Week 12 (4/3): Topic modeling II



  • Exercise: Interpreting topic models. I’ve run a 100-topic model of the Wright American Fiction corpus (which includes 1,543 volumes published in the US between 1789 and 1875). Have a look at the resulting visualization (major thanks to Andrew Goldstone for the vis code) and try to make sense of what’s going on in it. How do the topics change in frequency over time? Which ones appear to be related to one another? Do the topics associated with individual texts that you’ve read seem to square with your knowledge of those texts? Do you see evidence of the limitations identified by Schmidt? What, if anything, are you prepared to say about C19 US fiction in light of the model?

    No need to write up your thoughts, but come to class with at least a couple of concrete observations that you’re prepared to discuss at modest length.
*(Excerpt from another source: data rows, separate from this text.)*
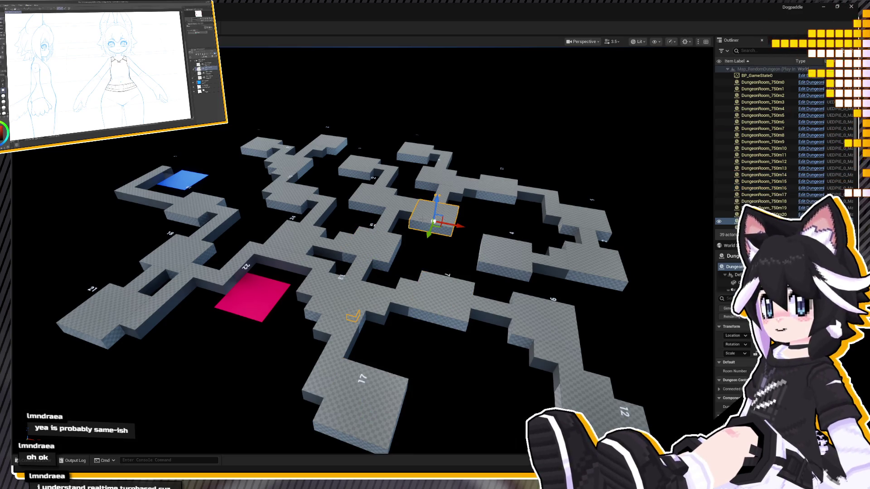
# Stop the test run, replay it once more, then stop it again
pyautogui.click(249, 34)
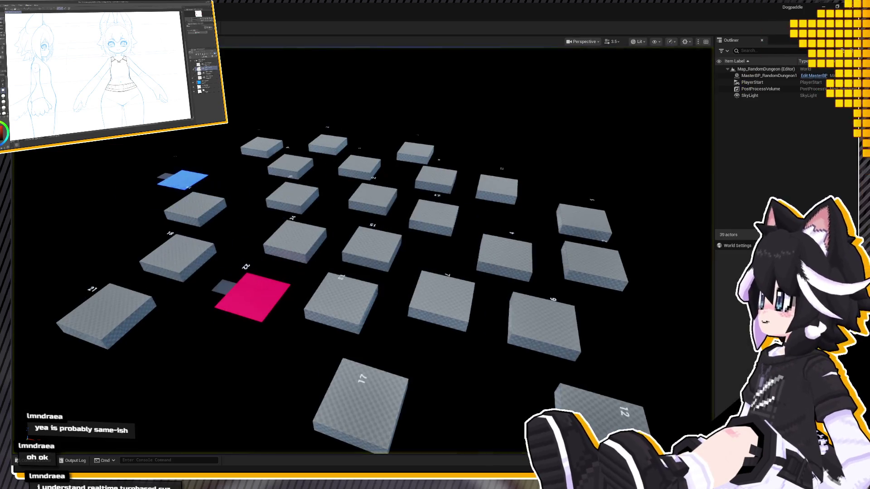
pyautogui.press('alt+p')
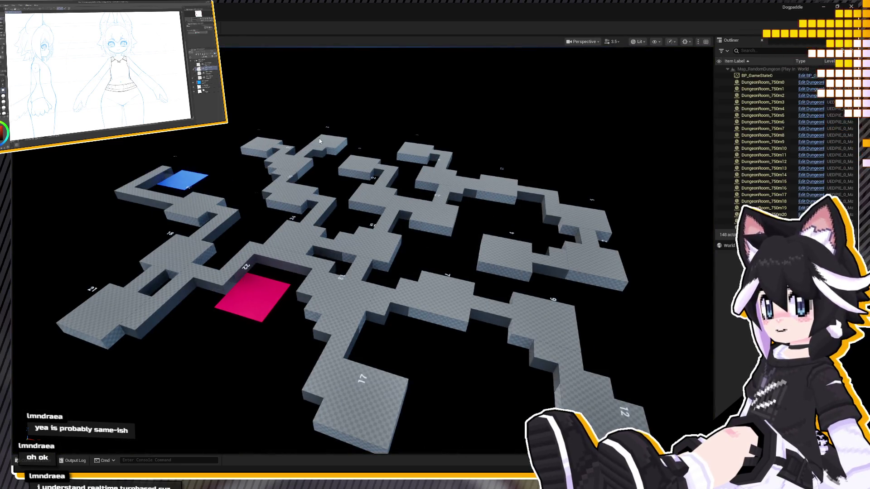
pyautogui.press('Escape')
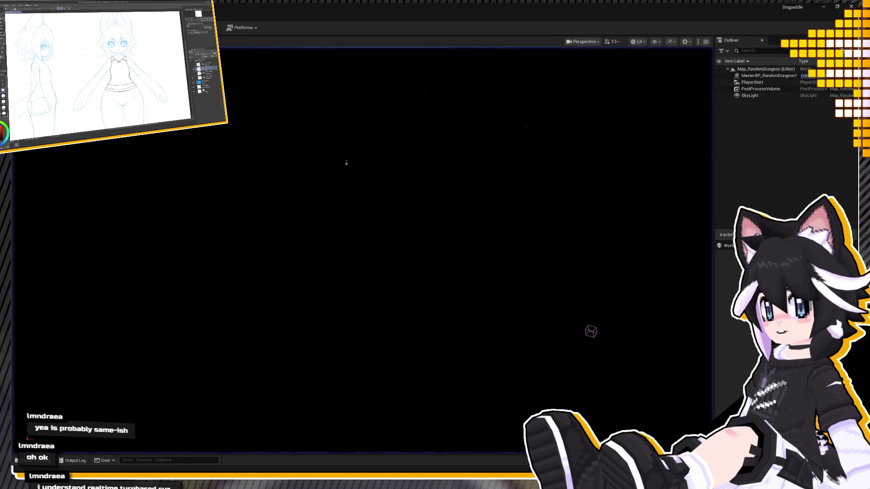
# Restart the test and run from the blue starting room through a grey corridor into a larger room
pyautogui.press('alt+p')
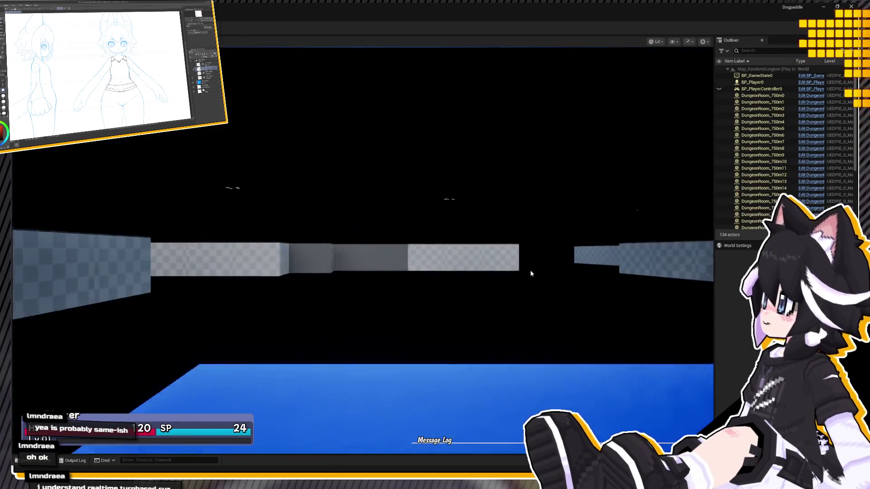
pyautogui.press('a')
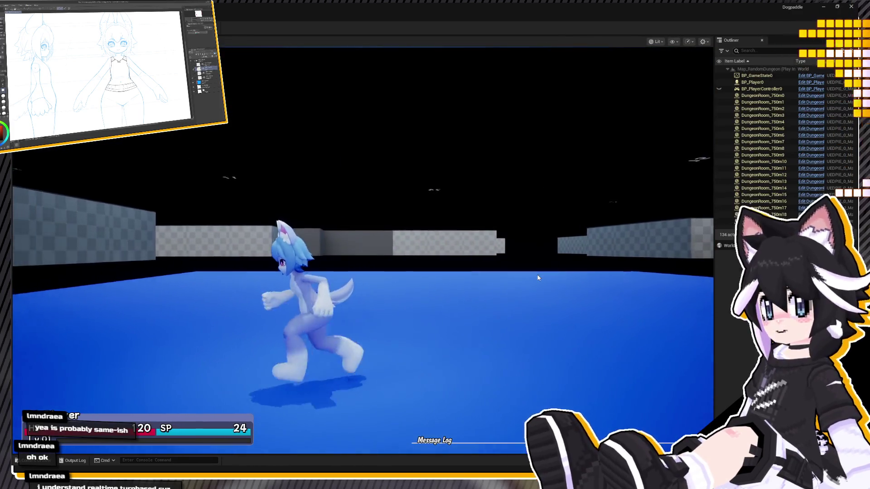
pyautogui.press('w')
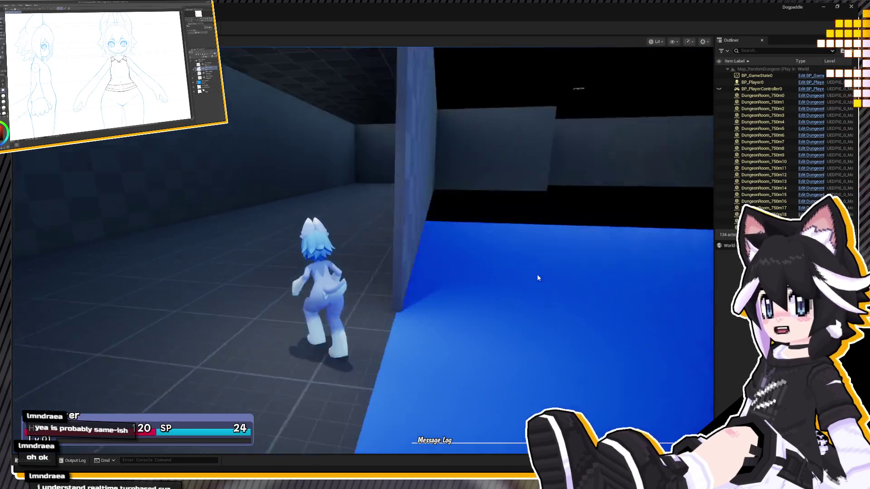
pyautogui.press('a')
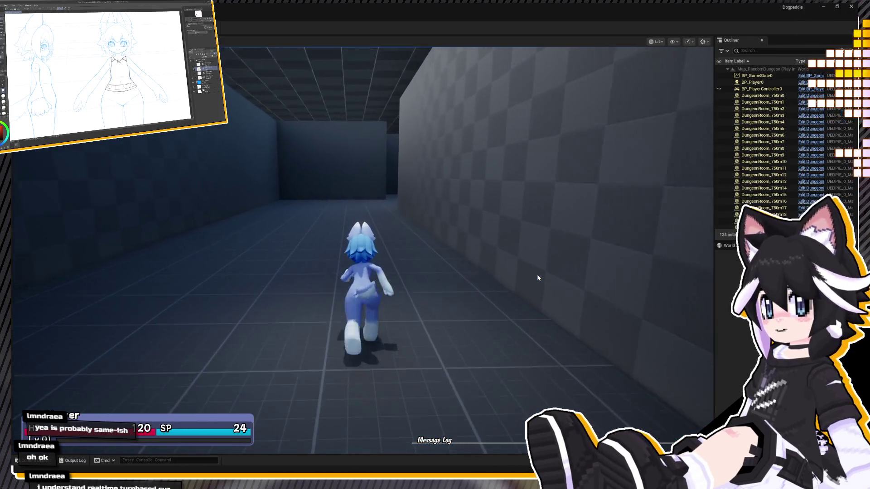
pyautogui.press('a')
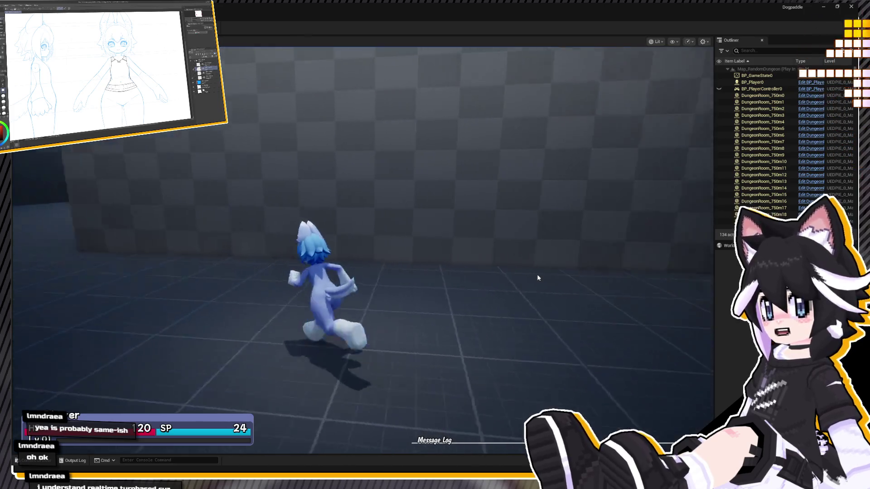
pyautogui.press('a')
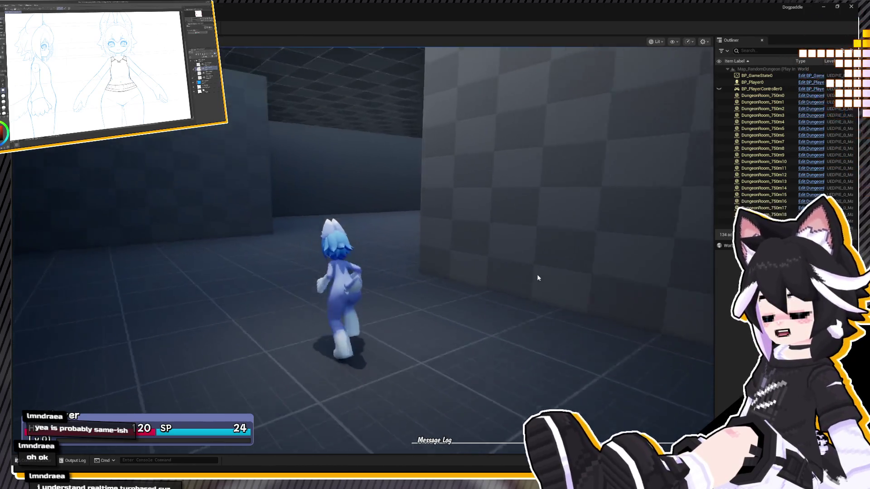
pyautogui.press('a')
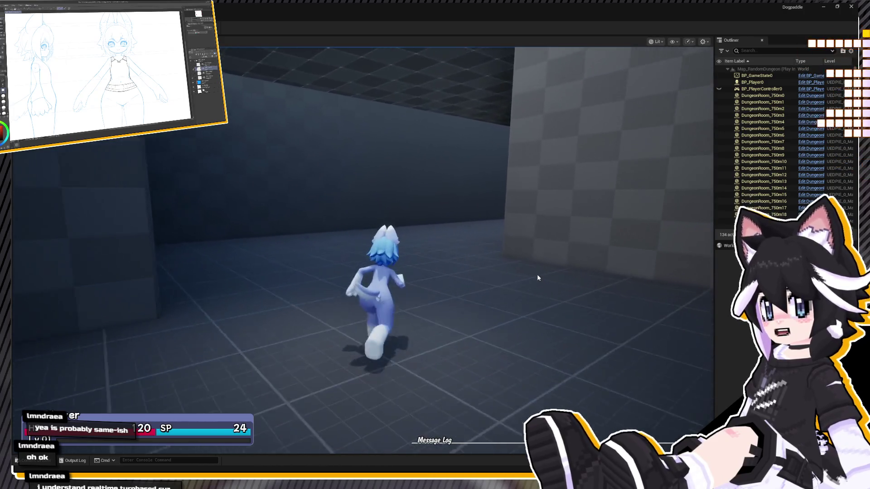
pyautogui.press('a')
Week 13 (4/10): Advanced Machine Learning

Finishing off articles that we didn’t have the chance to discuss in the last couple of weeks.

Week 14 (4/17): Conclusions and Project Work

Mostly unstructured time to work on group projects. Some reflections on the semester and thoughts for future work.

Week 15 (4/24): Presentations

Group presentations of project work. Each group will have about 30 minutes; be sure to reserve a significant portion of that time for questions and discussion.

Finals Week: Final projects due Friday, 5/8 by 5:00 pm

See the project assignment and guidelines for detailed information.